Monday, April 21, 2008

Science Debate 2008

Yesterday was the day the "Science Debate 2008" was supposed to be held. The lack of interest was marked. I find two ways of looking at this. On one hand, it would be nice to see Presidential candidates focusing on concrete science-related issues which a science debate might help. On the other hand, any politician on the right would be a fool to step into anything run by the "Science Debate 2008" group.

The group labels itself nonpartisan and trots out a few Republicans to make that point. Token Republicans. Window dressing. The ScienceDebate2008 site seems to be under deconstruction now, but my random sampling of the bloggers listed on the site (e.g., Coturnix, Kriswager, Stoller & Bowers, David) shows a strong left lean. The science Professoriate, which is the core of American science, is also heavily weighted to the political left. The agenda will be set by their beliefs. The questioning would have been nonpartisan in the sense that these folks would focus on what their concerns are, not necessarily the talking points of the Democratic National Committee. Unfortunately for the right, there is not that much difference.

The issues chosen, and the emphasis within the issues will reflect these biases. If you were a candidate from the right would you trust the ScienceDebate2008 "nonpartisans", when discussing the inadequacy of US science education, to focus on the results and education experimentation allowed by vouchers, charter schools and home schooling, or would you suspect the emphasis would be on spending more money at public schools?

Another example is embryonic stem cell research which is widely mentioned as an important debate topic. Here a key point will be how much we could help sick and dying patients if only this research were allowed. This is a big winner for the left. When focus is on the research, most opinion polls show Americans want stem cell research. Instead, why not focus on the moral issue causing not just this fight but the larger one on abortion? When does life begin? Science has a lot to add to that conversation.

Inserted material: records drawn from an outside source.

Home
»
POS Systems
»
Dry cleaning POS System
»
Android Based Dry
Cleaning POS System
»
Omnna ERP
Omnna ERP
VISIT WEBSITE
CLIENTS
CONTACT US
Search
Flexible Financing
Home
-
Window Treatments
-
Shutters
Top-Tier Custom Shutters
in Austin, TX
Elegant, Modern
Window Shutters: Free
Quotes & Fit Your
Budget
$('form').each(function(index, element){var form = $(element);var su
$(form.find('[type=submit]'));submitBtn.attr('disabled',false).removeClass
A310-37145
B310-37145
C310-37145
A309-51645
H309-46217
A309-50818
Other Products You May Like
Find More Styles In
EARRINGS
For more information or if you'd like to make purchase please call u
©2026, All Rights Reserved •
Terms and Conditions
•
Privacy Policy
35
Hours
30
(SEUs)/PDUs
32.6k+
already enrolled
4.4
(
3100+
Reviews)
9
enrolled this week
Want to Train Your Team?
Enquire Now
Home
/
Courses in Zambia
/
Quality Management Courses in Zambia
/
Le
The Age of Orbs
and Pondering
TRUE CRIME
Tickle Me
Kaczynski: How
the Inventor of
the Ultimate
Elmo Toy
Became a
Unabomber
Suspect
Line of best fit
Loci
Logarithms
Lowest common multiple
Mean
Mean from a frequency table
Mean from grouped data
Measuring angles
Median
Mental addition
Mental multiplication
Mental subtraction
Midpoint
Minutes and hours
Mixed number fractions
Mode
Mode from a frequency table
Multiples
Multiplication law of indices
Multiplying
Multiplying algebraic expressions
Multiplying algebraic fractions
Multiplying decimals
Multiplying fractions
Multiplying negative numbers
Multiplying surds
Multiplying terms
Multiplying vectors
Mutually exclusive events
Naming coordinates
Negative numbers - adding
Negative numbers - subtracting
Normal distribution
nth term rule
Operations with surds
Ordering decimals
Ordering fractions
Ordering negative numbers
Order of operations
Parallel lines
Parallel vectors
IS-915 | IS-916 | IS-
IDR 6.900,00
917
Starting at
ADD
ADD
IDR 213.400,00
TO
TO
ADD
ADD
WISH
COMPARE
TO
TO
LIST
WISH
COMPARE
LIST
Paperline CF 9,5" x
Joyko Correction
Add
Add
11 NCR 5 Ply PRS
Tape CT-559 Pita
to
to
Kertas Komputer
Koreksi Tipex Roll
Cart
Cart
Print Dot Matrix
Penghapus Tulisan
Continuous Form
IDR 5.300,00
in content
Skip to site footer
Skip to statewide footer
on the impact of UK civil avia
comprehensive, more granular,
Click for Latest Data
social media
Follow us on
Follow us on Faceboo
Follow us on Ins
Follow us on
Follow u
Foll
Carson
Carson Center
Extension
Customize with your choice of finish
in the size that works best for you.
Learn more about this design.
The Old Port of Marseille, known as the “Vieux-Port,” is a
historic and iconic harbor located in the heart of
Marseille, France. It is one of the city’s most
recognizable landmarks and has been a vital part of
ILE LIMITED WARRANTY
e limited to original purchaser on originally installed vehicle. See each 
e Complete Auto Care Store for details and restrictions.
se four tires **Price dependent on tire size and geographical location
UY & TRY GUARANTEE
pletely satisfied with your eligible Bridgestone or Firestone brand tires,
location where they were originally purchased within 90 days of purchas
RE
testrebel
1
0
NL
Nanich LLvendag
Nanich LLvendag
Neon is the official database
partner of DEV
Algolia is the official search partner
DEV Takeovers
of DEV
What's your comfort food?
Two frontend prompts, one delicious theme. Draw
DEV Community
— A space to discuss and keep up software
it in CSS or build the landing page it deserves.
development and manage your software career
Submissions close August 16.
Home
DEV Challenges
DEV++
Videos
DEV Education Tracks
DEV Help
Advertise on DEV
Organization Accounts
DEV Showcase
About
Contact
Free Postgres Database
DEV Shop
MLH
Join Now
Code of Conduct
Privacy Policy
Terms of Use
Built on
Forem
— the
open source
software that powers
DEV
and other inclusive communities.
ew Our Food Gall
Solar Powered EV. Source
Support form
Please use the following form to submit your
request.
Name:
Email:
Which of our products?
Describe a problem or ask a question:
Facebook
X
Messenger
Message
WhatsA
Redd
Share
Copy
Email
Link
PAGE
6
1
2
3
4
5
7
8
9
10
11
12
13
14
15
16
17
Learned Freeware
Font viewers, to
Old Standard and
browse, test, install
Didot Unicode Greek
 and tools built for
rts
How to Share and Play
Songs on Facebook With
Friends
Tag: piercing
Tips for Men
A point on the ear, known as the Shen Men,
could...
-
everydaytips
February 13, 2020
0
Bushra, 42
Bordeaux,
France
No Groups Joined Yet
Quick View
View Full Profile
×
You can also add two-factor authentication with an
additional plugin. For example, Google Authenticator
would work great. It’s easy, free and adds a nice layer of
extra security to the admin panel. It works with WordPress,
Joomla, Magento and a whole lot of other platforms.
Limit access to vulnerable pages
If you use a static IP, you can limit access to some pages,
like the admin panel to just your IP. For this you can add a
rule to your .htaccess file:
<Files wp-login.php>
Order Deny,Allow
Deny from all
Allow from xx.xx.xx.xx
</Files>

By rough analogy one could discuss the issue of organ transplantation. Medical science is expanding the range of possible organs and improving the outcomes for those transplants currently done. The biggest hold up is a lack of donors. A (partly) free market for donations would bring many thousand forward, saving many lives and improving the quality of many others. Here, however, the moral hesitancy preventing this is (mostly) from the left and so a Science Debate controlled by the left would not judge this to be a health issue but a moral one. Not, coincidently, there is little mention of organ transplantation as a ScienceDebate2008 issue.

Given the political bend of the scientists and journalists likely to control a Science Debate, a candidate from the right side of the political spectrum ought to be very wary indeed before straying into that den.